• **Task inputs**
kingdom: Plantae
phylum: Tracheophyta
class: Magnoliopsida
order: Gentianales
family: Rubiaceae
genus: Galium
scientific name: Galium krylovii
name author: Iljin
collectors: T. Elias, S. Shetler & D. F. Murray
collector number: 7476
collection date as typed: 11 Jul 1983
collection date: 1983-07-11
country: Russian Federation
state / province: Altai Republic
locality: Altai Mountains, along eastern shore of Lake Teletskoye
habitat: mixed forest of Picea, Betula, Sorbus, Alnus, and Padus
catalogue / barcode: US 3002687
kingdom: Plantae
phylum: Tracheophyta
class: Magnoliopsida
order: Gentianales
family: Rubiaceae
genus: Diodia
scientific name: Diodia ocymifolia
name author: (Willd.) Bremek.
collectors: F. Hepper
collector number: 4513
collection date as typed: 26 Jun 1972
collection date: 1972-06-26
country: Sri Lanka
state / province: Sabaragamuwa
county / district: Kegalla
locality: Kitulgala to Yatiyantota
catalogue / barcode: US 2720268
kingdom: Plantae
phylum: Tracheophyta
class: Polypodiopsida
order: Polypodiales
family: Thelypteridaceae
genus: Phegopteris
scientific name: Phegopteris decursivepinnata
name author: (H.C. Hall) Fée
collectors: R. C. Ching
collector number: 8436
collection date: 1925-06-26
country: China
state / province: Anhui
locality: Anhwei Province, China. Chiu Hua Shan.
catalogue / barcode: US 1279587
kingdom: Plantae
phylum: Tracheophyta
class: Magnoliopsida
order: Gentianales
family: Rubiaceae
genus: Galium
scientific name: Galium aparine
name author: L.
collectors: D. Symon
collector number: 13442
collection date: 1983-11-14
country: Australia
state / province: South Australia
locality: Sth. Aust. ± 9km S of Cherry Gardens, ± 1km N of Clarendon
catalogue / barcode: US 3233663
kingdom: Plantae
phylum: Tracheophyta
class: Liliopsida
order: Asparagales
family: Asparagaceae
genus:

• **Given request**
Report each line above that contains the word "collection". Only lines where it appears in the same case count.

• **Answer below**
collection date as typed: 11 Jul 1983
collection date: 1983-07-11
collection date as typed: 26 Jun 1972
collection date: 1972-06-26
collection date: 1925-06-26
collection date: 1983-11-14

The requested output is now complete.